YOUR TASK:
Copy from the text on computing page ranks, from "Mixing a Markov" up to and including "in SECTION 1.4.", word for word.

PAGE TEXT:

Content starts

Our programs randomsurfer.py and transition.py are excellent examples of data-driven programs. You can easily create a data model just by creating a file like tiny.txt that starts with an integer n and then specifies pairs of integers between 0 and n-1 that represent links connecting pages. You are encouraged to run it for various data models as suggested in the exercises, or make up some models of your own to study. If you have ever wondered how web page ranking works, this calculation is your chance to develop better intuition about what causes one page to be ranked more highly than another. Which kind of page is likely to be rated highly? One that has many links to other pages, or one that has just a few links to other pages? The exercises in this section present many opportunities to study the behavior of the random surfer. Since randomsurfer.py uses standard input, you can compose simple programs that generate large input models, pipe their output to randomsurfer.py, and thereby study the random surfer on large models. Such flexibility is an important reason to use standard input and standard output.

Directly simulating the behavior of a random surfer to understand the structure of the web is appealing, but it has limitations. Think about the following question: Could you use it to compute page ranks for a web model with millions (or billions!) of web pages and links? The quick answer to this question is no, because you cannot even afford to store the transition matrix for such a large number of pages. A matrix for millions of pages would have trillions of elements. Do you have that much space on your computer? Could you use randomsurfer.py to find page ranks for a smaller model with, say, thousands of pages? To answer this question, you might run multiple simulations, record the results for a large number of trials, and then interpret those experimental results. We do use this approach for many scientific problems (the gambler’s ruin problem is one example; SECTION 2.4 is devoted to another), but it can be very time-consuming, as a huge number of trials may be necessary to get the desired accuracy. Even for our tiny example, we saw that it takes millions of iterations to get the page ranks accurate to three or four decimal places. For larger models, the required number of iterations to obtain accurate estimates becomes truly huge.

Mixing a Markov chain

It is important to remember that the page ranks are a property of the web model, not any particular approach for computing it. That is, randomsurfer.py is just one way to compute page ranks. Fortunately, a simple computational model based on a well-studied area of mathematics provides a far more efficient approach than simulation to the problem of computing page ranks. That model makes use of the basic arithmetic operations on two-dimensional matrices that we considered in SECTION 1.4.

Content ends

DATASET EXCERPTS:
Content starts

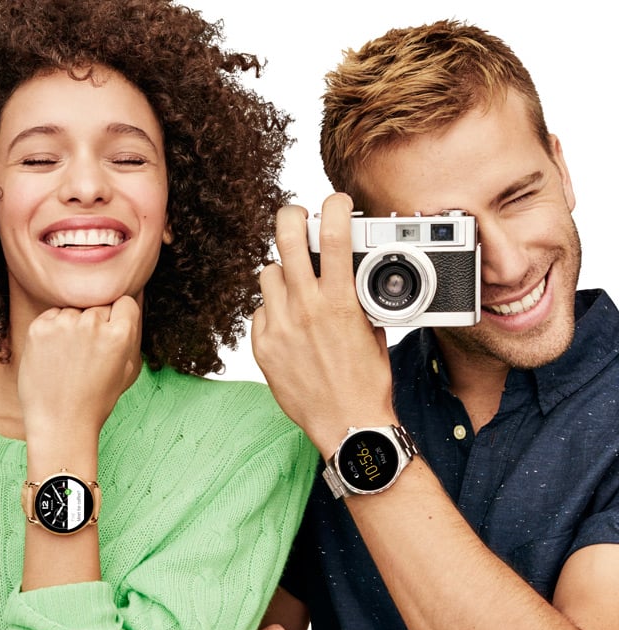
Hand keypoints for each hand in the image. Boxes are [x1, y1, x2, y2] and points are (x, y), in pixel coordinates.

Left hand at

Content ends
Content starts

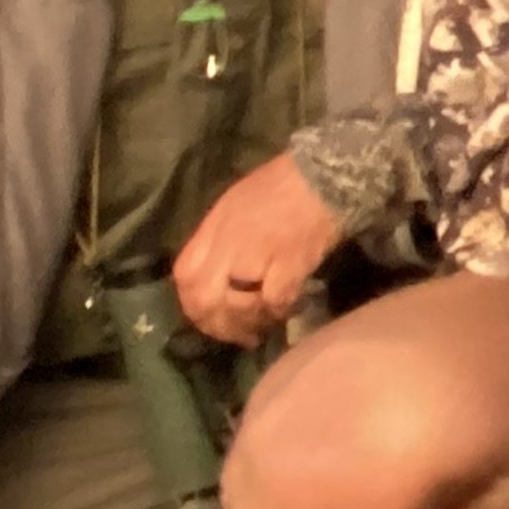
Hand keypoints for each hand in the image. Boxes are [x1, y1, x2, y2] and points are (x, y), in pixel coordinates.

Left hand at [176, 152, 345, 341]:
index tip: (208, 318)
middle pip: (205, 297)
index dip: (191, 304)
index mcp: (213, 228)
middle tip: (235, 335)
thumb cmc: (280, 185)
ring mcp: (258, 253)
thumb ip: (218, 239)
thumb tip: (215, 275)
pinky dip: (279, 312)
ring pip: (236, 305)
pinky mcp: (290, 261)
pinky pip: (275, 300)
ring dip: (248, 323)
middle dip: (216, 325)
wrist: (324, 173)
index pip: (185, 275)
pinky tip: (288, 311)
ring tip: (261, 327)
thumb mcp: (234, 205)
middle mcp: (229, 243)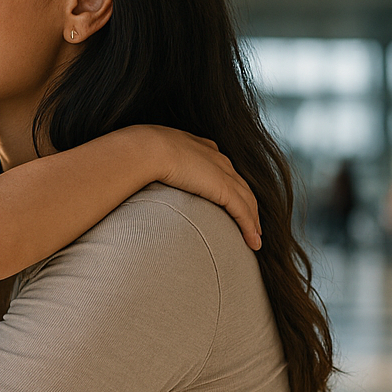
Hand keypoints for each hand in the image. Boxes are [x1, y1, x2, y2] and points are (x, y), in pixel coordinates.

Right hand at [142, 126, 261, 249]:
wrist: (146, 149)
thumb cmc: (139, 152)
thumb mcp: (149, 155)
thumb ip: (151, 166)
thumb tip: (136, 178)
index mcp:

Content ends
Content starts

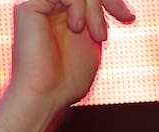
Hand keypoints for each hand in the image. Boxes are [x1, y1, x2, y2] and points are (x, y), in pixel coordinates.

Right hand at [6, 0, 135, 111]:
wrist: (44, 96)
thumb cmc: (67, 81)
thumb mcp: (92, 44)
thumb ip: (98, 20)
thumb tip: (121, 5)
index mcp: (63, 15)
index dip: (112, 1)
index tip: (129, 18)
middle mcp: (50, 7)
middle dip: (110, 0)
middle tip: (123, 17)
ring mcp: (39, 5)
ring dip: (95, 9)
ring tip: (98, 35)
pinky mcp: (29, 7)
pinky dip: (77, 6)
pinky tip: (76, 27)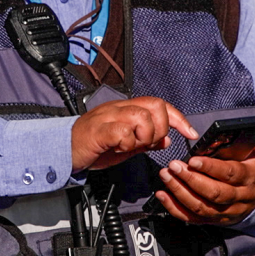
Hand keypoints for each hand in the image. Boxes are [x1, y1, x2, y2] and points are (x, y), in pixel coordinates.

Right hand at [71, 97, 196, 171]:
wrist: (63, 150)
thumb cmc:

Content ends

RESULT FOR THIS EXERCISE:
Mixing a Markov chain

It is important to remember that the page ranks are a property of the web model, not any particular approach for computing it. That is, randomsurfer.py is just one way to compute page ranks. Fortunately, a simple computational model based on a well-studied area of mathematics provides a far more efficient approach than simulation to the problem of computing page ranks. That model makes use of the basic arithmetic operations on two-dimensional matrices that we considered in SECTION 1.4.